As for China regardless of the minute by minute reality show headlines, expect trade frictions to be persistent at least until the election.
@ davel - really any evidence? Results are not pointing to that. Services are a 50 bill run rate and that is clearly making up the shortfall in profit from phones (services much higher profitable business). You could argue that with revenue but we are investors and profit is the only thing that matters. For the record Apple will make more profit this year than any other year and will be the largest in corporate history. Only to beat their own record. As a piece of advise read the balance and sheet and results rather than the media junk. Results are much better indication of the health of a company! I really can’t understand comments like yours when it’s so easy to see you are wrong but you are too lazy to check.
davel profile picture

Yes. I look at the quarterly reports. While wearables and services grow nicely their change in revenue does not make up for the negative change from iPhone.

As for profit I believe that holds as well. What is increasing is eps, but that is manipulated as they keep buying shares decreasing the float, so the ratio looks good.

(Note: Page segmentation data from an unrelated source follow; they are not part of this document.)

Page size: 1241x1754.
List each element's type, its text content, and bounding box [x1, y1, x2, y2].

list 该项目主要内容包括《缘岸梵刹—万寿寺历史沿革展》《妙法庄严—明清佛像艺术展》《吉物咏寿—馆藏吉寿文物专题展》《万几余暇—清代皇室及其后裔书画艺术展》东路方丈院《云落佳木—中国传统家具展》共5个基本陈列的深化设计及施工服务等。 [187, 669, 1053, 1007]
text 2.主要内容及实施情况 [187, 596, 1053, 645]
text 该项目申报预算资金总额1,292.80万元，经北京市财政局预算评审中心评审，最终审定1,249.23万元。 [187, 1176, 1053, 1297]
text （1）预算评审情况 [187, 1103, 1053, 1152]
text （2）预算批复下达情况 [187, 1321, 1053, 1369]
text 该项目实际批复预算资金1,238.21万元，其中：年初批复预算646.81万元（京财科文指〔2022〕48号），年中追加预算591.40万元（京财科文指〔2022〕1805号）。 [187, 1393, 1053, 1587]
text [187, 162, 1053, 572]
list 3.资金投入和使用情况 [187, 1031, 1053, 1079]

I know the bean counters tend to ignore the actual math part, but there you go.
What company became the first trillion dollar company?
If as TC has stated China has not affected Apple significantly then the upside is going to surprise the market which isn't a believer!
Kayode Omotosho profile picture
The issue with a stock like Apple is not the company. It's the valuation. If you're going to own this stock, you better have a big risk appetite.
Code Talker Market Analysis profile picture
Apple's forward 2019 PE is ~16.
Coke's forward 2019 PE is 24.58.
McDonald's forward 2019 PE is 25.
Amazon's forward 2019 PE is 70.
The Current S&P 500 PE Ratio: 22.25.

Which of these numbers is the lowest, @Kayode Omotosho ?
Kayode Omotosho profile picture
Your P/E is a function of your projected sales growth. iPhone sales are not projected to grow as fast as before. That's the reason for the depressed P/E
-eddie- profile picture
Wasn’t FAANG?
Different groupings. "FAAMG" replaces NFLX w/ MSFT.
Long AAPL!
esavela profile picture
I agree with some of you here on the subject that it's hard to get behind someone who touts a stock but doesn't have a position in it. If you're ambivalent that's a different matter. but if you really like a stock you should would think you'd have a piece of it. Just my opinion.
donzoab profile picture
It’s called INDEPENDENT ANALYSIS. So many amateurs on this thread. No position allows the analyst to state clearly their opinion without an agenda. Listen. Learn. Educate before posting.
Gary J is Rich on AMZN profile picture

Roger Ebert never made a movie.
AlphaElephant profile picture
Why complain if someone has done work and developed insights that you can benefit from? If you believe the data, line of thinking and conclusion, what is the harm? Plus lots of aspiring investors are in studies or early in career and may not have the money to invest.

Finally, some people actually do research publish and look for community feedback BEFORE they establish a position, as opposed to publishing after they buy. I see far more credibility in the former.